ÜÇ BOYUTLU TELEVİZYON 2009’DA EVLERE GİRECEK

Hayatımızın her alanında karşımıza çıkan ve olmazsa olmazlarımız haline gelen teknoloji ürünleri, gördüğü talebin etkisiyle ülkeler arasında sıkı bir rekabete yol açıyor. Sektörde öncü olan Amerika ve Japonya’yla baş edebilmek için bir araya gelen Avrupa Birliği (AB) ülkeleri, 3 boyutlu televizyonda dünyaya damgasını vuracak projeye imza atmaya hazırlanıyor. Bu kapsamda çalışmalara başlayan 7 ülkeden 200 bilim adamı, son teknolojiyi insanlarla buluşturmayı hedefliyor. Türk bilim adamlarının önderliğinde başlatılan projeyle, gözlük takmaya gerek kalmadan üç boyutlu görüntü aktaran televizyon yapılması planlanıyor.

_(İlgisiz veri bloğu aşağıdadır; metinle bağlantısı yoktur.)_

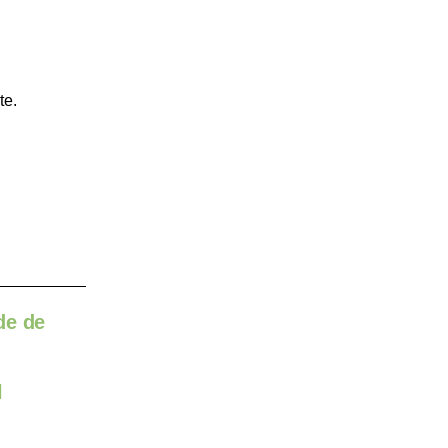
te.
de de
l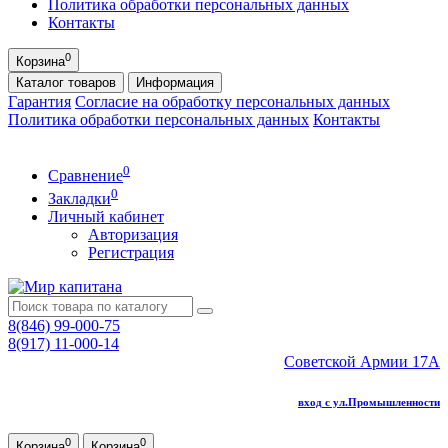
Политика обработки персональных данных
Контакты
0
Корзина
Каталог
товаров
Информация
Гарантия
Согласие на обработку персональных данных
Политика обработки персональных данных
Контакты
0
Сравнение
0
Закладки
Личный кабинет
Авторизация
Регистрация
8(846) 99-000-75
8(917) 11-000-14
Советской Армии 17А
вход с ул.Промышленности
0
0
Корзина
Корзина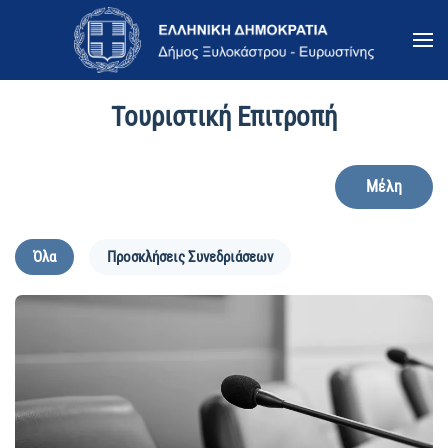
Skip to main content
Τουριστική Επιτροπή
Μέλη
Όλα
Προσκλήσεις Συνεδριάσεων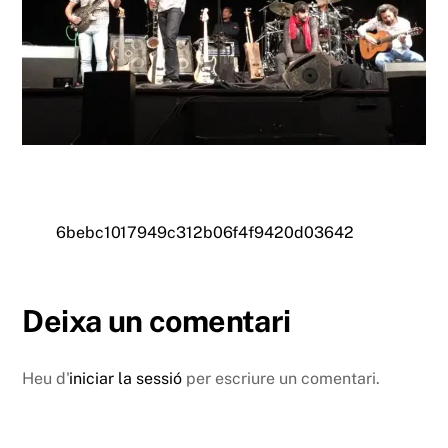
6bebc1017949c312b06f4f9420d03642
Deixa un comentari
Heu d'
iniciar la sessió
per escriure un comentari.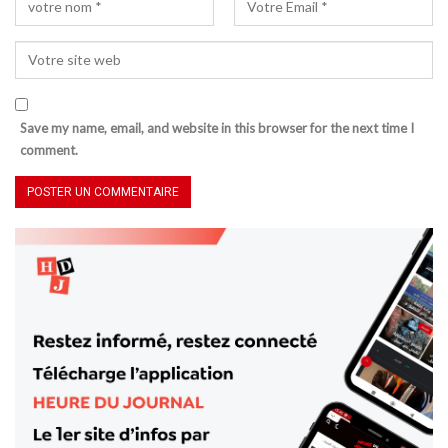
Save my name, email, and website in this browser for the next time I
comment.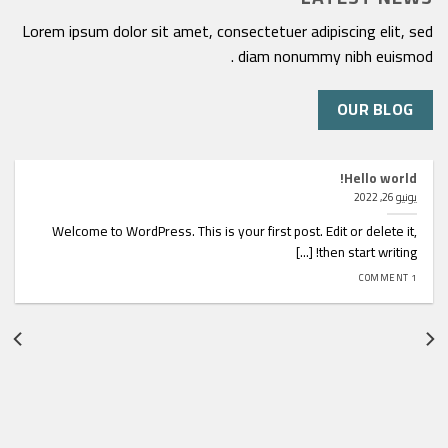
Lorem ipsum dolor sit amet, consectetuer adipiscing elit, sed
diam nonummy nibh euismod .
OUR BLOG
Hello world!
يونيو 26, 2022
Welcome to WordPress. This is your first post. Edit or delete it,
then start writing! [...]
1 COMMENT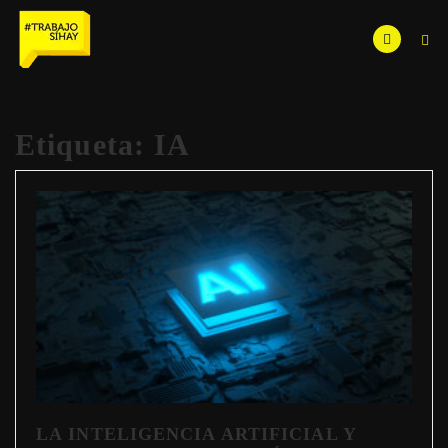
Etiqueta:
IA
LA INTELIGENCIA ARTIFICIAL Y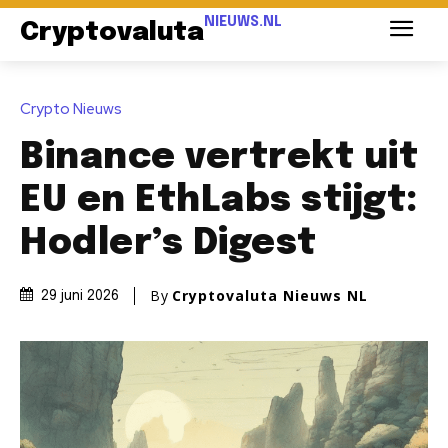
NIEUWS.NL
Cryptovaluta
Crypto Nieuws
Binance vertrekt uit
EU en EthLabs stijgt:
Hodler’s Digest
By
Cryptovaluta Nieuws NL
29 juni 2026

En geç 3 ila 4 yıl içinde evlerdeki yerini almaya başlayacak televizyon projesinin koordinatörlüğünü yapan Bilkent Üniversitesi Elektrik ve Elektronik Mühendisliği Bölümü Öğretim Üyesi Prof. Dr. Levent Onural üç boyuta bakmanın vereceği keyfin eski ürünlerle kesinlikle yakalanamayacağını ileri sürüyor. Yani teknolojiyi seyredenlerin asla vazgeçemeyceklerini dile getiren Onural, “Herkes iki boyutluyu yıllarca nasıl izlemişiz diyecektir” diyor. Dolayısıyla yeni televizyonun ticari olarak yayılmaması gibi bir ihtimalin bulunmadığını kaydeden profesör, “Rekabette birinci sıradayız” dedi.

AB Komisyonu’nun 6.15 milyon Euro destek verdiği ve en önde gelen çalışmalarından biri olan çalışmada, Türkiye’nin yanı sıra Almanya, İngiltere, Finlandiya, Çek Cumhuriyeti, Bulgaristan ve Yunanistan’dan kurumsal ortaklar bulunuyor. Prof. Dr. Onural, projenin her yönden yenilikler içerdiğini, ortaklarının farklı boyutlar üzerine çalıştığını vurguladı. Projede CD, DVD ve MP teknolojilerini geliştiren bilim adamlarının görev aldığını ifade eden Onural, araştırmacıların çok anlamlı şekilde ortaklık yaptığını sözlerine ekledi. Onural, 3 boyutlu televizyonda ana işlevsel birimler bulunduğunu, bunların en başında çekim konusunun geldiğini belirtti. Çekimlerin çok çeşitli teknolojilerle yapılabildiğini söyleyen Onural, 3 boyutlu çekimlerin halihazırdakiler kadar eski olduğunu dile getirdi. 1950’li yıllarda da steriyoskopik teknolojiyle 3 boyutlu filmler çekildiğini, bu filmlerin gözlükler yardımıyla izlenebildiğini anlatan Onural, daha önce hazırlanan üç boyutlu çekimlerin seyircilerde deniz tutmasına benzer bir his uyandırdığını, bu yüzden de fazla izleyici çekmediğini belirtiyor. Yani üç boyutlu teknolojinin askeriye, tıp, kültür-sanat ve eğitimde uygulanabileceğini anlatan Onural, bu şekilde müzeler kurulabileceğini söyledi.